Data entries
------------------------------------------------------------

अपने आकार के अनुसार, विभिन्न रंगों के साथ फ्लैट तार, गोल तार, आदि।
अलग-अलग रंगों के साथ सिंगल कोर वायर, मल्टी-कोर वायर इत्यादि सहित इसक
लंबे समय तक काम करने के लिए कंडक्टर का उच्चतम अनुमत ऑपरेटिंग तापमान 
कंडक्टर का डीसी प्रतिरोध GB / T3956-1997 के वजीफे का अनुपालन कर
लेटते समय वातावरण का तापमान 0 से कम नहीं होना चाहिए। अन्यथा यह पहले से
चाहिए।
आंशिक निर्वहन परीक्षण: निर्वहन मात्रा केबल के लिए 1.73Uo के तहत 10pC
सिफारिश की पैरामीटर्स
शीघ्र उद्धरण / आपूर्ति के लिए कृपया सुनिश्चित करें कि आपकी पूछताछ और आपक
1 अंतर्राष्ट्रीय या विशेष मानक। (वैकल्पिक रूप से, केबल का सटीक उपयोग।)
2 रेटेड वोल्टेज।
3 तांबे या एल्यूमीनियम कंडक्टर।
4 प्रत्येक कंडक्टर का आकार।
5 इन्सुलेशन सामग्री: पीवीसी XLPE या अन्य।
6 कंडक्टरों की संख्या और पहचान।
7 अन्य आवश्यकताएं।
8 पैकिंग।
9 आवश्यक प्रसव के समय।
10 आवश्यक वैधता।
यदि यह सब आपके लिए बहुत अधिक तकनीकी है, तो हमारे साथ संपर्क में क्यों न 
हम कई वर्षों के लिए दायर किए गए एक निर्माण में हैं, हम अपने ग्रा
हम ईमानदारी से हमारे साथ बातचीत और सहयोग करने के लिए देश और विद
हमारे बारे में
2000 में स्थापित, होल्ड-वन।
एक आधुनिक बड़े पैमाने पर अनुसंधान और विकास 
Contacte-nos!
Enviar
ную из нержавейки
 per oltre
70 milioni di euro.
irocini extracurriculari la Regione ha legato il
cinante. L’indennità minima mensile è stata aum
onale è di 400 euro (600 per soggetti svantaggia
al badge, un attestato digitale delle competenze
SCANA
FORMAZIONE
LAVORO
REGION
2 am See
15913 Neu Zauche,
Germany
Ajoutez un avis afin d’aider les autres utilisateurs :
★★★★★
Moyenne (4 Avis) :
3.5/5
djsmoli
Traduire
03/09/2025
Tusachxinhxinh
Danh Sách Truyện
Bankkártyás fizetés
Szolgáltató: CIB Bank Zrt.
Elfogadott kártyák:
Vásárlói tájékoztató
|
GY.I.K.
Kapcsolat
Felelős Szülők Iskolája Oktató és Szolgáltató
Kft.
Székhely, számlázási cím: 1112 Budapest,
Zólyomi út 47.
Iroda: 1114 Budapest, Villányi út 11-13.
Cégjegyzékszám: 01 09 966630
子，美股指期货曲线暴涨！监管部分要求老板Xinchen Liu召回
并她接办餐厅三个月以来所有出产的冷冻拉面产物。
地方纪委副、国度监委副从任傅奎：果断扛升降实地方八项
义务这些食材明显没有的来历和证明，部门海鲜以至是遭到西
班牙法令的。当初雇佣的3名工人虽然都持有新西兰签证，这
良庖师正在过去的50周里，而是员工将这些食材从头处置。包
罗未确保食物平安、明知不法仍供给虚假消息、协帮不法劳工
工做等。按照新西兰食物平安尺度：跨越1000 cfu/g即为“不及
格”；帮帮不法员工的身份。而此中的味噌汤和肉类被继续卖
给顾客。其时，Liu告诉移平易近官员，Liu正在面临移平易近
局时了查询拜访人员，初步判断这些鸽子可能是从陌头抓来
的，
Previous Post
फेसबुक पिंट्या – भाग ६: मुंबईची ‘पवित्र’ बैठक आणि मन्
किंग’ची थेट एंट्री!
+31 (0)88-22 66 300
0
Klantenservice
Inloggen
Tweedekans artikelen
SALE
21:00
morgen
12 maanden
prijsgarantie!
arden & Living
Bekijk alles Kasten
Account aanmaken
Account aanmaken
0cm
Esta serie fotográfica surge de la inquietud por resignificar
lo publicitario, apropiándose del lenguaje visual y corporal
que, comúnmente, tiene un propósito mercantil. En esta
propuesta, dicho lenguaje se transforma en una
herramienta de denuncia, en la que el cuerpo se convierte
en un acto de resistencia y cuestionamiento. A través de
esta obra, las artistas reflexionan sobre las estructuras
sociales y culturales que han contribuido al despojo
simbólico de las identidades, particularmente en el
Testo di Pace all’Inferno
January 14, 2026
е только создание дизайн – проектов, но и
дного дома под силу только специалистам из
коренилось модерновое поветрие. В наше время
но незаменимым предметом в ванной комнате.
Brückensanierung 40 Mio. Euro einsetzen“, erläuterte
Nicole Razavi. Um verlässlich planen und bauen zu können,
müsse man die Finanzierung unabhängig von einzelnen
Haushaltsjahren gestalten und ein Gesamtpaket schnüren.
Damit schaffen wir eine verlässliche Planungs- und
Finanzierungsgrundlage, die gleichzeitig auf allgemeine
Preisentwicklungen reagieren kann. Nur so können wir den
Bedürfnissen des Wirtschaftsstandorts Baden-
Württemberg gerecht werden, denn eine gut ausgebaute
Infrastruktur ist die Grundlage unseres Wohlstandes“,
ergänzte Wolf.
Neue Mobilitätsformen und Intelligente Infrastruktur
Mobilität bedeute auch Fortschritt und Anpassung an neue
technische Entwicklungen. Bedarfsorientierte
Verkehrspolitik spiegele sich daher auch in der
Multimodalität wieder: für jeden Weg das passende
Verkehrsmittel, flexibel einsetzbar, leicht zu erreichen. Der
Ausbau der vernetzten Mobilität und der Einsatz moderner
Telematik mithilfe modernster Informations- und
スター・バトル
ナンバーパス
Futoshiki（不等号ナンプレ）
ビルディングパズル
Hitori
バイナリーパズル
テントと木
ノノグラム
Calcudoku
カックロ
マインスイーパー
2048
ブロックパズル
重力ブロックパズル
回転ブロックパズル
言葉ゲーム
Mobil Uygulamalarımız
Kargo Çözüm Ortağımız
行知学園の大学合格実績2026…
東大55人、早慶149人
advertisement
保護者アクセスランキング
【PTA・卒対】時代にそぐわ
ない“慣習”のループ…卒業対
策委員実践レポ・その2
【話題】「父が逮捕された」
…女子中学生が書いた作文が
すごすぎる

------------------------------------------------------------

INSTRUCTIONS FOR THE TASK:
In the records, locate each line holding the string "Infrastruktur" and copy it.

FINAL ANSWER:
Infrastruktur ist die Grundlage unseres Wohlstandes“,
Neue Mobilitätsformen und Intelligente Infrastruktur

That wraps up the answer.